Together let’s shape new guidance for humanitarian evaluation

28 September 2023

Together let’s shape new guidance for humanitarian evaluation

Promotional image which reads Take the survey, #Shape the Guidance

ALNAP is updating its guidance on the OECD DAC Evaluation Criteria. Initial research will inform wider consultation through events and an online survey. We want to hear from you. 

In 2006, ALNAP published Evaluating humanitarian action using the OECD DAC Criteria, an ALNAP guide for humanitarian agencies, the most comprehensive guidance on the OECD DAC criteria’s use in humanitarian evaluations.  

ALNAP’s guidance is now 17 years old and is in need of a refresh. 

The OECD DAC evaluation criteria 

The OECD DAC evaluation criteria are the pre-eminent criteria for evaluating development and humanitarian assistance. Updated by the OECD DAC in 2019, the revised criteria are: effectiveness, relevance, efficiency, impact, sustainability and coherence. ALNAP and humanitarian actors add the criteria of coverage and connectedness (which replaces sustainability).  

The criteria are broadly used in humanitarian evaluations, contributing to the sector’s ability to improve the quality of evaluation and compare findings across evaluations.  

As they are widely applied, the OECD DAC criteria make evaluation synthesis easier, helping to capture achievements and common challenges in humanitarian action and making it easier for evaluators across the globe to work together.  

There is, however, a lively debate regarding many aspects of the criteria. They have been subject to criticisms, including the criteria not enabling the evaluation of transformational change and an insufficient focus on gender, equity or human rights concerns. 

Other common issues include:  

  • Positionality: the criteria do not take into account whose perspective is used in defining the evaluative questions and who conducts the evaluation. This is related to calls for the decolonisation of evaluation.  
  • The need for more guidance to improve standardisation, while maintaining flexibility in application.  
  • The variable utility and application of the criteria, which depends on the type of programme, organisation and evaluation purpose.

-- INFORMATION SHOWN --
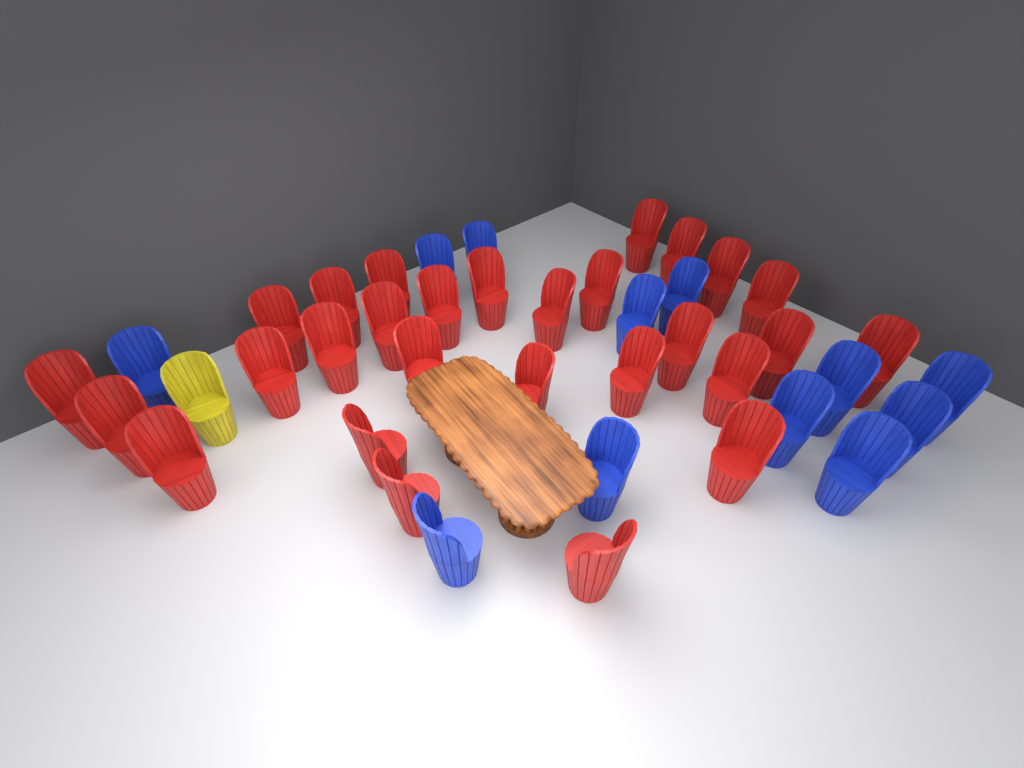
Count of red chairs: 28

-- REQUIRED ACTIONS --
a – Check each statement below against the ALNAP article on humanitarian evaluation guidance. For each, answer yes or no and quote the words from the article that decide it.
(i) ALNAP published its guide on using the OECD DAC criteria in humanitarian evaluations in 2006.
(ii) The OECD DAC last updated its evaluation criteria in 2015.
(iii) Among the criteria ALNAP and humanitarian actors add, connectedness replaces sustainability.
b – According to the ALNAP article on humanitarian evaluation guidance, which two criteria do ALNAP and humanitarian actors add to the OECD DAC criteria?
c – Extend the ALNAP article on humanitarian evaluation guidance beyond its last bullet point.

-- TASK ANSWERS --
a –
(i) Yes: "In 2006, ALNAP published Evaluating humanitarian action using the OECD DAC Criteria"
(ii) No: "Updated by the OECD DAC in 2019"
(iii) Yes: "ALNAP and humanitarian actors add the criteria of coverage and connectedness (which replaces sustainability)"

b – Coverage and connectedness.

c –
Time for a refresh 

The endurance of the OECD DAC criteria and having a common framework for evaluating and understanding performance in the humanitarian sector, are both reasons to ensure there is adequate guidance for humanitarian practitioners in using them.  

Contemporary critiques, changes in concepts, topical issues and language over time, and the varied application of the criteria in practice, suggest updated and additional guidance focused on their application in humanitarian contexts is needed.  

Initial findings  

In the ongoing process of updating ALNAP’s guidance, key questions have included: What are the main challenges and issues in applying the criteria? What can we learn from examining these challenges? How can we use this learning to improve existing guidance?  

To help answer these questions, ALNAP has commissioned a literature review. The findings of the review are captured in this summary brief, covering each of the seven OECD DAC criteria, as defined in ALNAP’s 2006 guide, and examining cross-cutting issues and potential additional criteria. Each section includes definitions, a summary of key issues and questions for further exploration.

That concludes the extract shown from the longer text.